#### The data ####

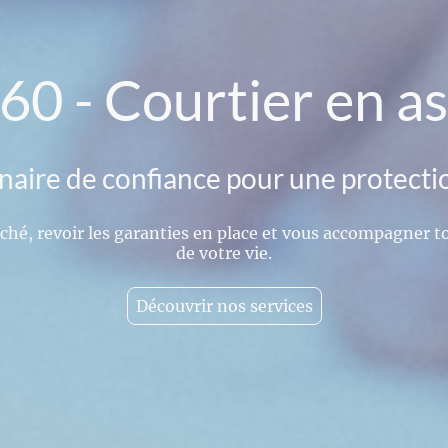
60 - Courtier en a
naire de confiance pour une protect
ché, revoir les garanties en place et vous accompagner 
de votre vie.
Découvrir nos services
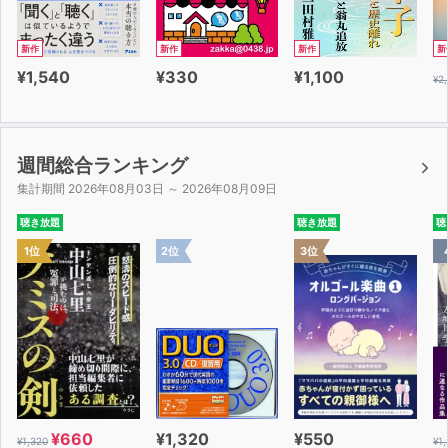
新作
新作
新作
新
¥1,540
¥330
¥1,100
¥2
週間総合ランキング
集計期間 2026年08月03日 ～ 2026年08月09日
聴き放題
聴き放題
聴
1位
2位
3位
¥660
¥1,320
¥550
¥1,320
¥1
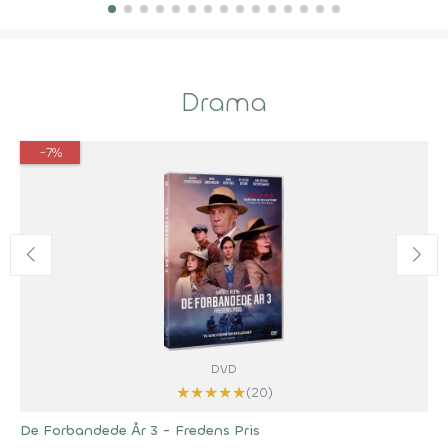
Drama
-7%
DVD
★
★
★
★
★
(20)
De Forbandede År 3 - Fredens Pris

####

== What you need to do ==
Rewrite the text lines in the material above as a JSON list of strings, one string per line and no blank lines. Leave out the pictures.

== Result for this exercise ==
[
  "60 - Courtier en a",
  "naire de confiance pour une protect",
  "ché, revoir les garanties en place et vous accompagner ",
  "de votre vie.",
  "Découvrir nos services",
  "新作",
  "新作",
  "新作",
  "新",
  "¥1,540",
  "¥330",
  "¥1,100",
  "¥2",
  "週間総合ランキング",
  "集計期間 2026年08月03日 ～ 2026年08月09日",
  "聴き放題",
  "聴き放題",
  "聴",
  "1位",
  "2位",
  "3位",
  "¥660",
  "¥1,320",
  "¥550",
  "¥1,320",
  "¥1",
  "Drama",
  "-7%",
  "DVD",
  "★",
  "★",
  "★",
  "★",
  "★",
  "(20)",
  "De Forbandede År 3 - Fredens Pris"
]